▶ [Activity]:
Could you return all of the entries word for word, minus any pictures?

--- Available data ---

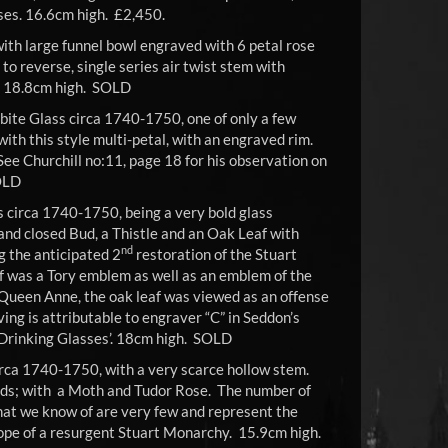
ses. 16.6cm high. £2,450.
ith large funnel bowl engraved with 6 petal rose
 to reverse, single series air twist stem with
t. 18.8cm high. SOLD
bite Glass circa 1740-1750, one of only a few
with this style multi-petal, with an engraved rim.
 See Churchill no:11, page 18 for his observation on
OLD
s circa 1740-1750, being a very bold glass
and closed Bud, a Thistle and an Oak Leaf with
nd
 the anticipated 2
restoration of the Stuart
f was a Tory emblem as well as an emblem of the
 Queen Anne, the oak leaf was viewed as an offense
ng is attributable to engraver “C” in Seddon’s
 Drinking Glasses’. 18cm high. SOLD
irca 1740-1750, with a very scarce hollow stem.
uds; with a Moth and Tudor Rose. The number of
hat we know of are very few and represent the
ope of a resurgent Stuart Monarchy. 15.9cm high.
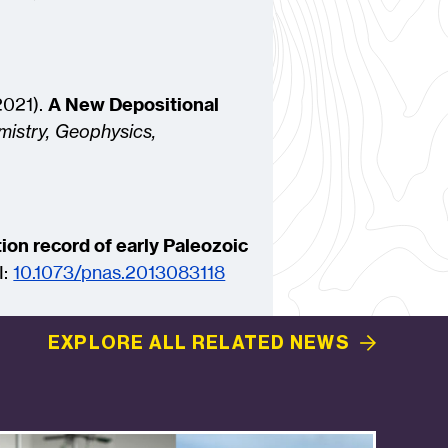
(2021).
A New Depositional
istry, Geophysics,
ion record of early Paleozoic
I:
10.1073/pnas.2013083118
EXPLORE ALL RELATED
NEWS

---

▶ [Your response]:
ses. 16.6cm high. £2,450.
ith large funnel bowl engraved with 6 petal rose
 to reverse, single series air twist stem with
t. 18.8cm high. SOLD
bite Glass circa 1740-1750, one of only a few
with this style multi-petal, with an engraved rim.
 See Churchill no:11, page 18 for his observation on
OLD
s circa 1740-1750, being a very bold glass
and closed Bud, a Thistle and an Oak Leaf with
nd
 the anticipated 2
restoration of the Stuart
f was a Tory emblem as well as an emblem of the
 Queen Anne, the oak leaf was viewed as an offense
ng is attributable to engraver “C” in Seddon’s
 Drinking Glasses’. 18cm high. SOLD
irca 1740-1750, with a very scarce hollow stem.
uds; with a Moth and Tudor Rose. The number of
hat we know of are very few and represent the
ope of a resurgent Stuart Monarchy. 15.9cm high.
(2021).
A New Depositional
istry, Geophysics,
ion record of early Paleozoic
I:
10.1073/pnas.2013083118
EXPLORE ALL RELATED
NEWS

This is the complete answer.